◆ Your goal ◆
Please copy out each line of the entries in which "Interested" appears.

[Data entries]
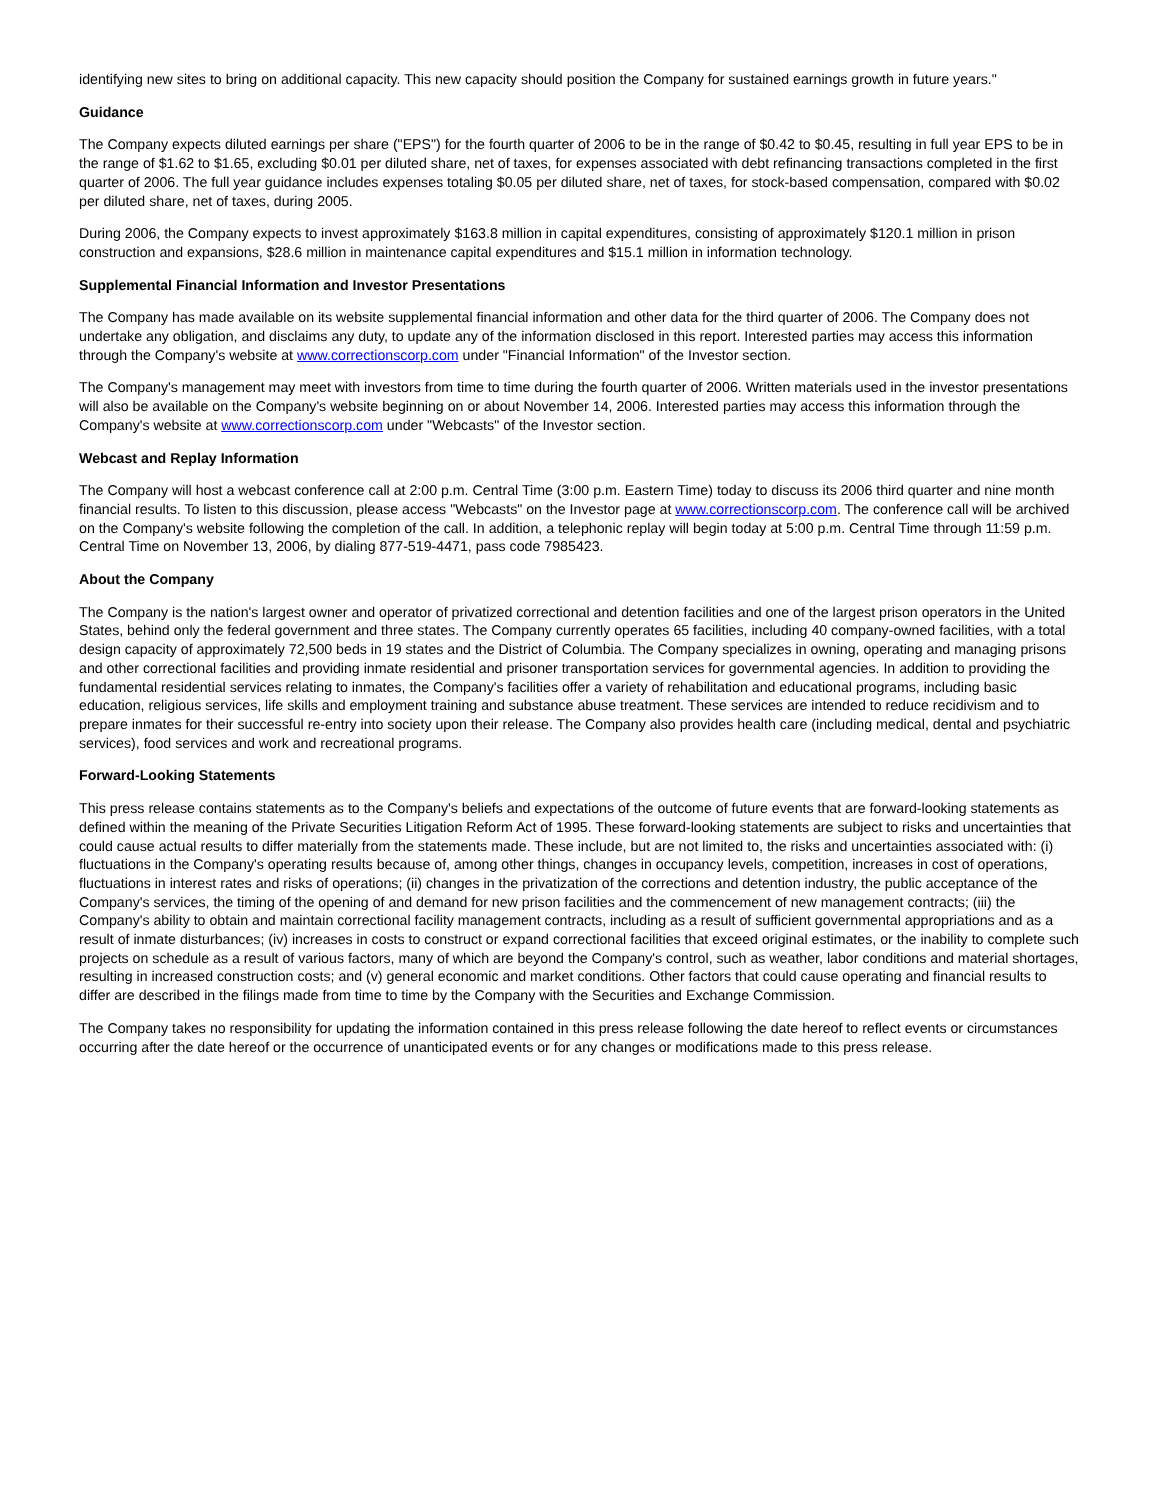identifying new sites to bring on additional capacity. This new capacity should position the Company for sustained earnings growth in future years."
Guidance
The Company expects diluted earnings per share ("EPS") for the fourth quarter of 2006 to be in the range of $0.42 to $0.45, resulting in full year EPS to be in the range of $1.62 to $1.65, excluding $0.01 per diluted share, net of taxes, for expenses associated with debt refinancing transactions completed in the first quarter of 2006. The full year guidance includes expenses totaling $0.05 per diluted share, net of taxes, for stock-based compensation, compared with $0.02 per diluted share, net of taxes, during 2005.
During 2006, the Company expects to invest approximately $163.8 million in capital expenditures, consisting of approximately $120.1 million in prison construction and expansions, $28.6 million in maintenance capital expenditures and $15.1 million in information technology.
Supplemental Financial Information and Investor Presentations
The Company has made available on its website supplemental financial information and other data for the third quarter of 2006. The Company does not undertake any obligation, and disclaims any duty, to update any of the information disclosed in this report. Interested parties may access this information through the Company's website at www.correctionscorp.com under "Financial Information" of the Investor section.
The Company's management may meet with investors from time to time during the fourth quarter of 2006. Written materials used in the investor presentations will also be available on the Company's website beginning on or about November 14, 2006. Interested parties may access this information through the Company's website at www.correctionscorp.com under "Webcasts" of the Investor section.
Webcast and Replay Information
The Company will host a webcast conference call at 2:00 p.m. Central Time (3:00 p.m. Eastern Time) today to discuss its 2006 third quarter and nine month financial results. To listen to this discussion, please access "Webcasts" on the Investor page at www.correctionscorp.com. The conference call will be archived on the Company's website following the completion of the call. In addition, a telephonic replay will begin today at 5:00 p.m. Central Time through 11:59 p.m. Central Time on November 13, 2006, by dialing 877-519-4471, pass code 7985423.
About the Company
The Company is the nation's largest owner and operator of privatized correctional and detention facilities and one of the largest prison operators in the United States, behind only the federal government and three states. The Company currently operates 65 facilities, including 40 company-owned facilities, with a total design capacity of approximately 72,500 beds in 19 states and the District of Columbia. The Company specializes in owning, operating and managing prisons and other correctional facilities and providing inmate residential and prisoner transportation services for governmental agencies. In addition to providing the fundamental residential services relating to inmates, the Company's facilities offer a variety of rehabilitation and educational programs, including basic education, religious services, life skills and employment training and substance abuse treatment. These services are intended to reduce recidivism and to prepare inmates for their successful re-entry into society upon their release. The Company also provides health care (including medical, dental and psychiatric services), food services and work and recreational programs.
Forward-Looking Statements
This press release contains statements as to the Company's beliefs and expectations of the outcome of future events that are forward-looking statements as defined within the meaning of the Private Securities Litigation Reform Act of 1995. These forward-looking statements are subject to risks and uncertainties that could cause actual results to differ materially from the statements made. These include, but are not limited to, the risks and uncertainties associated with: (i) fluctuations in the Company's operating results because of, among other things, changes in occupancy levels, competition, increases in cost of operations, fluctuations in interest rates and risks of operations; (ii) changes in the privatization of the corrections and detention industry, the public acceptance of the Company's services, the timing of the opening of and demand for new prison facilities and the commencement of new management contracts; (iii) the Company's ability to obtain and maintain correctional facility management contracts, including as a result of sufficient governmental appropriations and as a result of inmate disturbances; (iv) increases in costs to construct or expand correctional facilities that exceed original estimates, or the inability to complete such projects on schedule as a result of various factors, many of which are beyond the Company's control, such as weather, labor conditions and material shortages, resulting in increased construction costs; and (v) general economic and market conditions. Other factors that could cause operating and financial results to differ are described in the filings made from time to time by the Company with the Securities and Exchange Commission.
The Company takes no responsibility for updating the information contained in this press release following the date hereof to reflect events or circumstances occurring after the date hereof or the occurrence of unanticipated events or for any changes or modifications made to this press release.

◆ Answer to this exercise ◆
The Company has made available on its website supplemental financial information and other data for the third quarter of 2006. The Company does not undertake any obligation, and disclaims any duty, to update any of the information disclosed in this report. Interested parties may access this information through the Company's website at www.correctionscorp.com under "Financial Information" of the Investor section.
The Company's management may meet with investors from time to time during the fourth quarter of 2006. Written materials used in the investor presentations will also be available on the Company's website beginning on or about November 14, 2006. Interested parties may access this information through the Company's website at www.correctionscorp.com under "Webcasts" of the Investor section.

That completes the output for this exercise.